Modèle propre en réponse à la menace
Cursor mise sur des modèles spécialisés entraînés sur ses propres données. Une vingtaine de chercheurs en IA travaillent sur les modèles Composer, basés sur de puissants modèles open source chinois (DeepSeek, Kimi et Qwen), puis affinés grâce à des méthodes d'entraînement et d'apprentissage par renforcement utilisant les données de Cursor. Les résultats sont déjà là : Composer 1.5 est le deuxième modèle le plus populaire sur la plateforme et est nettement moins cher que les modèles plus complexes d'Anthropic.
Cependant, cela reste onéreux pour les développeurs : Composer 1.5 coûte 3,50 $ par million de jetons en paiement initial, tandis que GPT-5.3 Codex d’OpenAI, intégré à Cursor, coûte 1,75 $. Les concurrents semblent prêts à accepter des pertes pour gagner des parts de marché : selon une analyse interne de Cursor, un abonnement mensuel de 200 $ à Claude Code peut consommer l’équivalent de 5 000 $ de ressources informatiques, ce qui signifie qu’Anthropic subventionne ses utilisateurs 25 fois plus.

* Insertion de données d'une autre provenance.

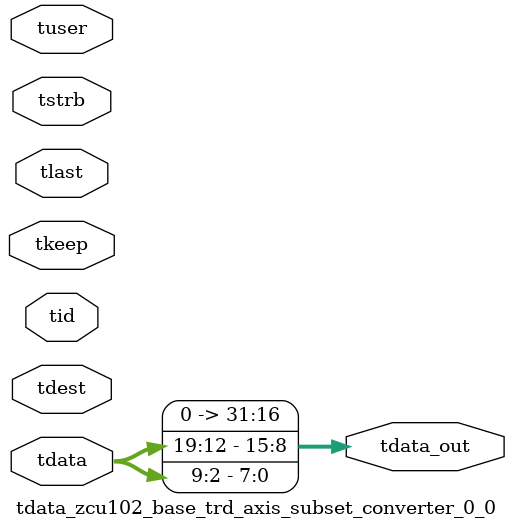
<source format=v>


`timescale 1ps/1ps

module tdata_zcu102_base_trd_axis_subset_converter_0_0 #
(
parameter C_S_AXIS_TDATA_WIDTH = 32,
parameter C_S_AXIS_TUSER_WIDTH = 0,
parameter C_S_AXIS_TID_WIDTH   = 0,
parameter C_S_AXIS_TDEST_WIDTH = 0,
parameter C_M_AXIS_TDATA_WIDTH = 32
)
(
input  [(C_S_AXIS_TDATA_WIDTH == 0 ? 1 : C_S_AXIS_TDATA_WIDTH)-1:0     ] tdata,
input  [(C_S_AXIS_TUSER_WIDTH == 0 ? 1 : C_S_AXIS_TUSER_WIDTH)-1:0     ] tuser,
input  [(C_S_AXIS_TID_WIDTH   == 0 ? 1 : C_S_AXIS_TID_WIDTH)-1:0       ] tid,
input  [(C_S_AXIS_TDEST_WIDTH == 0 ? 1 : C_S_AXIS_TDEST_WIDTH)-1:0     ] tdest,
input  [(C_S_AXIS_TDATA_WIDTH/8)-1:0 ] tkeep,
input  [(C_S_AXIS_TDATA_WIDTH/8)-1:0 ] tstrb,
input                                                                    tlast,
output [C_M_AXIS_TDATA_WIDTH-1:0] tdata_out
);

assign tdata_out = {tdata[19:12],tdata[9:2]};

endmodule


</source>
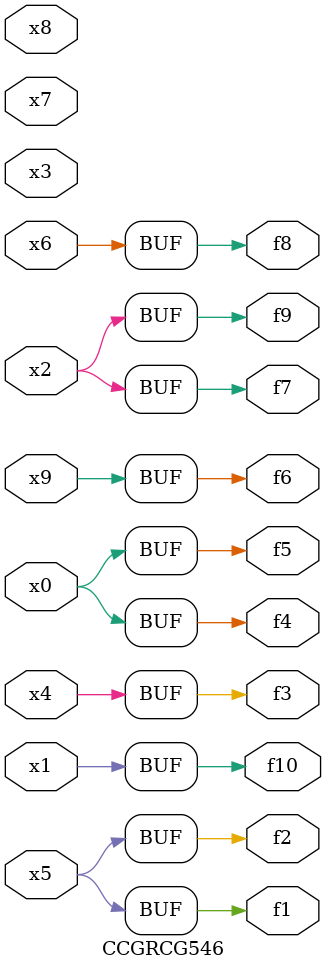
<source format=v>
module CCGRCG546(
	input x0, x1, x2, x3, x4, x5, x6, x7, x8, x9,
	output f1, f2, f3, f4, f5, f6, f7, f8, f9, f10
);
	assign f1 = x5;
	assign f2 = x5;
	assign f3 = x4;
	assign f4 = x0;
	assign f5 = x0;
	assign f6 = x9;
	assign f7 = x2;
	assign f8 = x6;
	assign f9 = x2;
	assign f10 = x1;
endmodule

</source>
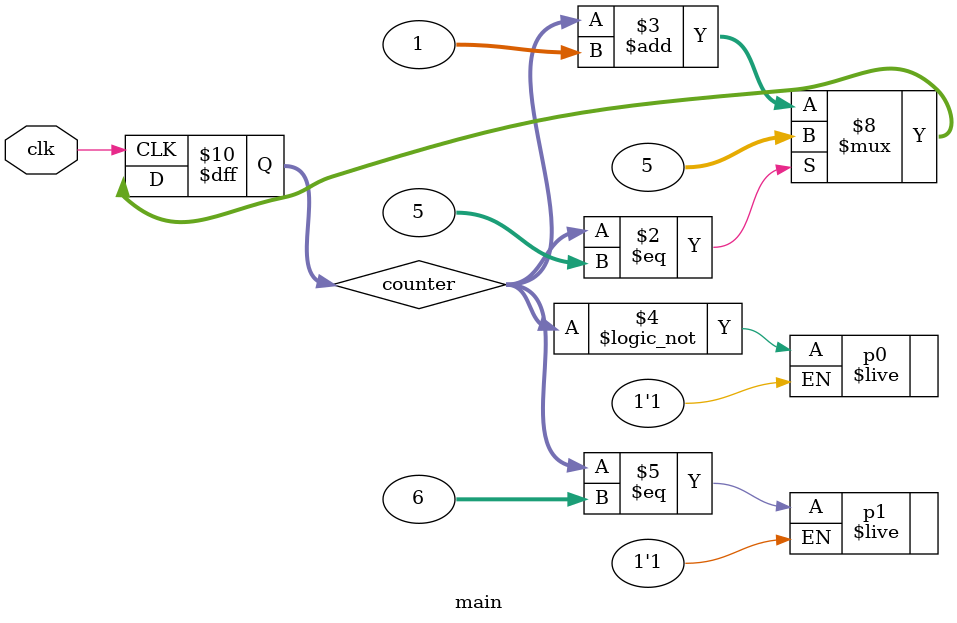
<source format=sv>
module main(input clk);

  reg [31:0] counter;

  initial counter=0;

  always @(posedge clk)
    if(counter == 5)
      counter = 5;
    else
      counter=counter+1;

  // both expected to fail
  p0: assert property (eventually counter==0);
  p1: assert property (eventually counter==6);

endmodule

</source>
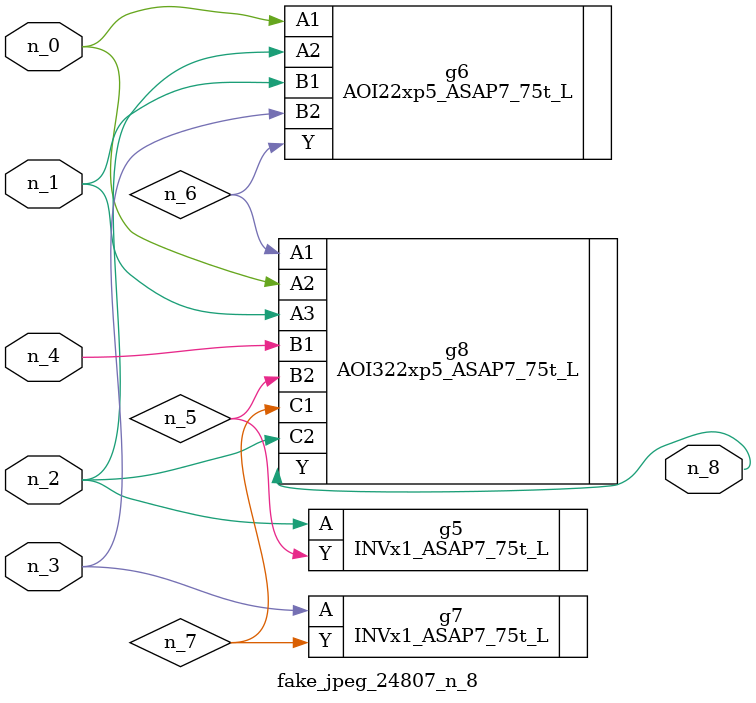
<source format=v>
module fake_jpeg_24807_n_8 (n_3, n_2, n_1, n_0, n_4, n_8);

input n_3;
input n_2;
input n_1;
input n_0;
input n_4;

output n_8;

wire n_6;
wire n_5;
wire n_7;

INVx1_ASAP7_75t_L g5 ( 
.A(n_2),
.Y(n_5)
);

AOI22xp5_ASAP7_75t_L g6 ( 
.A1(n_0),
.A2(n_2),
.B1(n_1),
.B2(n_3),
.Y(n_6)
);

INVx1_ASAP7_75t_L g7 ( 
.A(n_3),
.Y(n_7)
);

AOI322xp5_ASAP7_75t_L g8 ( 
.A1(n_6),
.A2(n_0),
.A3(n_1),
.B1(n_4),
.B2(n_5),
.C1(n_7),
.C2(n_2),
.Y(n_8)
);


endmodule
</source>
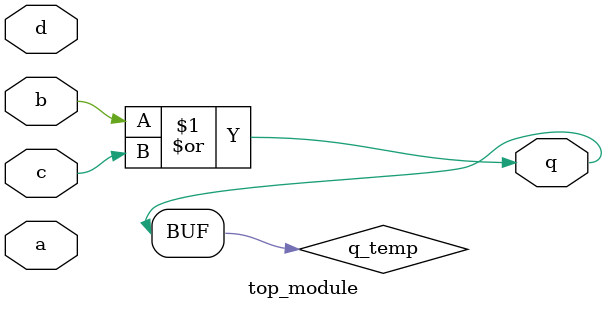
<source format=sv>
module top_module (
  input a, 
  input b, 
  input c, 
  input d,
  output q
);

  // Wire declaration
  wire q_temp;

  // Logic gate implementation
  or gate1 (q_temp, b, c);

  // Assigning output
  assign q = q_temp;

endmodule

</source>
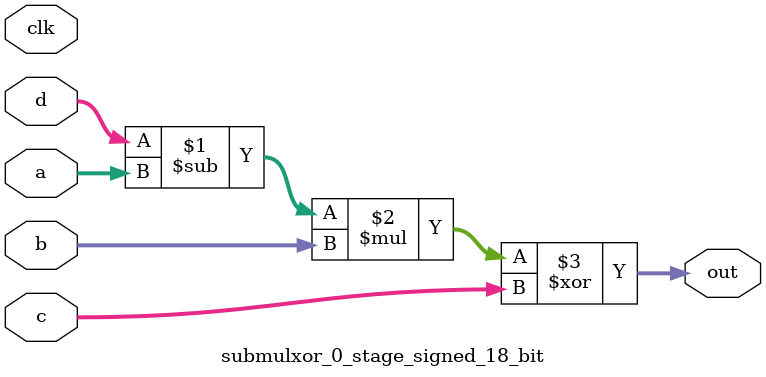
<source format=sv>
(* use_dsp = "yes" *) module submulxor_0_stage_signed_18_bit(
	input signed [17:0] a,
	input signed [17:0] b,
	input signed [17:0] c,
	input signed [17:0] d,
	output [17:0] out,
	input clk);

	assign out = ((d - a) * b) ^ c;
endmodule

</source>
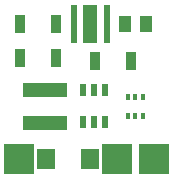
<source format=gtp>
G75*
%MOIN*%
%OFA0B0*%
%FSLAX25Y25*%
%IPPOS*%
%LPD*%
%AMOC8*
5,1,8,0,0,1.08239X$1,22.5*
%
%ADD10R,0.01969X0.12992*%
%ADD11R,0.05118X0.12992*%
%ADD12R,0.02362X0.04331*%
%ADD13R,0.14567X0.04724*%
%ADD14R,0.03543X0.06299*%
%ADD15R,0.01575X0.01969*%
%ADD16R,0.10000X0.10000*%
%ADD17R,0.06299X0.07087*%
%ADD18R,0.04331X0.05512*%
D10*
X0027302Y0053800D03*
X0038326Y0053800D03*
D11*
X0032814Y0053800D03*
D12*
X0034064Y0031615D03*
X0037804Y0031615D03*
X0030324Y0031615D03*
X0030324Y0020985D03*
X0034064Y0020985D03*
X0037804Y0020985D03*
D13*
X0017814Y0020788D03*
X0017814Y0031812D03*
D14*
X0021416Y0042550D03*
X0021416Y0053800D03*
X0009212Y0053800D03*
X0009212Y0042550D03*
X0034212Y0041300D03*
X0046416Y0041300D03*
D15*
X0045255Y0029450D03*
X0047814Y0029450D03*
X0050373Y0029450D03*
X0050373Y0023150D03*
X0047814Y0023150D03*
X0045255Y0023150D03*
D16*
X0009064Y0008800D03*
X0041564Y0008800D03*
X0054064Y0008800D03*
D17*
X0032558Y0008800D03*
X0018070Y0008800D03*
D18*
X0044369Y0053800D03*
X0044369Y0053800D03*
X0051259Y0053800D03*
X0051259Y0053800D03*
M02*

</source>
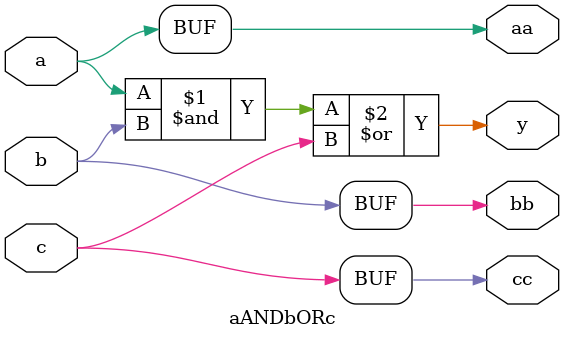
<source format=v>
`timescale 1ns / 1ps

module aANDbORc(y,a,b,c,aa,bb,cc);
 output y,aa,bb,cc;
 input a,b,c;

assign aa=a;
assign bb=b;
assign cc=c;

assign y = (a & b)|c;

endmodule
</source>
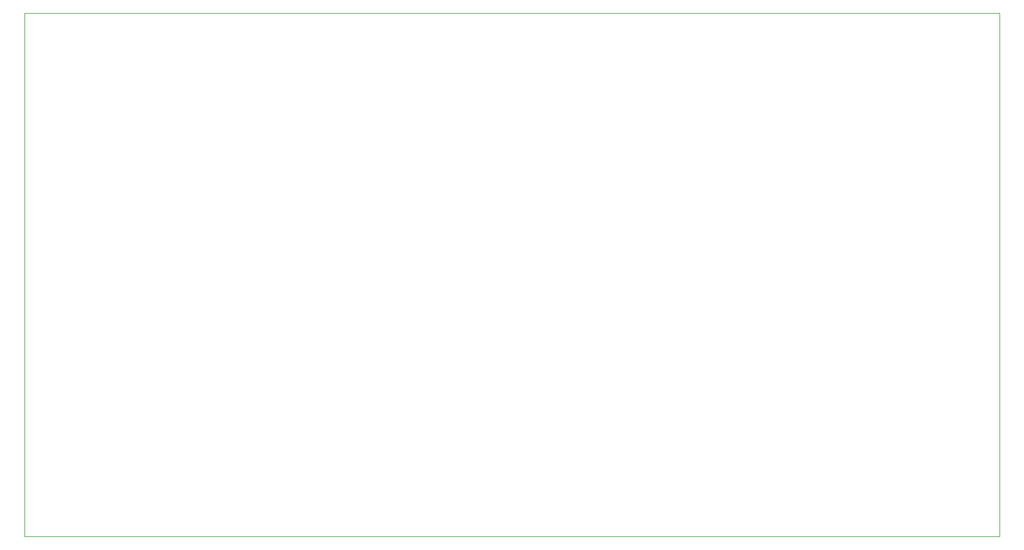
<source format=gbr>
%TF.GenerationSoftware,KiCad,Pcbnew,(6.0.1)*%
%TF.CreationDate,2022-05-12T18:18:59+02:00*%
%TF.ProjectId,RV_main_pcb_ESP32,52565f6d-6169-46e5-9f70-63625f455350,rev?*%
%TF.SameCoordinates,PX3d58588PY82b3790*%
%TF.FileFunction,Profile,NP*%
%FSLAX46Y46*%
G04 Gerber Fmt 4.6, Leading zero omitted, Abs format (unit mm)*
G04 Created by KiCad (PCBNEW (6.0.1)) date 2022-05-12 18:18:59*
%MOMM*%
%LPD*%
G01*
G04 APERTURE LIST*
%TA.AperFunction,Profile*%
%ADD10C,0.100000*%
%TD*%
G04 APERTURE END LIST*
D10*
X0Y78000000D02*
X145000000Y78000000D01*
X145000000Y78000000D02*
X145000000Y0D01*
X145000000Y0D02*
X0Y0D01*
X0Y0D02*
X0Y78000000D01*
M02*

</source>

Cursor subventionne également les abonnements grand public (à perte), tandis que les offres pour entreprises sont rentables. Le segment des entreprises est devenu le principal moteur de croissance : Meta et Nvidia comptent déjà parmi ses clients. En novembre dernier, les contrats avec les entreprises ne représentaient que 13,6 % du chiffre d’affaires, mais aujourd’hui, près de 60 % des revenus proviennent de la clientèle professionnelle.
Des agents paresseux
La prochaine étape est le « mode de traitement en parallèle » : un outil permettant de gérer des centaines d'agents travaillant simultanément. Il s'agit d'une tâche complexe. Les rôles doivent être correctement répartis entre les agents. Et un comportement étonnamment humain est apparu : lorsqu'un agent constate qu'il a trop de « collègues », son efficacité diminue. Il devient paresseux. Tout comme les humains.
Cursor raconte l'histoire d'une entreprise qui, en trois ans, est passée de 20 employés et 100 millions de dollars de chiffre d'affaires à 400 employés, une valorisation de 30 milliards de dollars et une guerre sans merci avec ses anciens fournisseurs principaux. Quatre cofondateurs milliardaires, diplômés du MIT, parient désormais que les entreprises privilégieront l'indépendance vis-à-vis d'un fournisseur unique – et seront prêtes à en payer le prix.
L'avis de l'IA
Le schéma historique est bien connu : les plateformes reposant sur une infrastructure tierce finissent tôt ou tard par être intégrées verticalement par les fournisseurs. Un scénario similaire s’est produit lorsque Microsoft a intégré les fonctionnalités d’outils tiers à Windows, ou lorsqu’Apple a commencé à concurrencer les développeurs de l’App Store. Cursor s’est retrouvé pris au piège : plus un produit rencontre du succès, plus son créneau devient attractif pour ceux qui contrôlent la couche sous-jacente.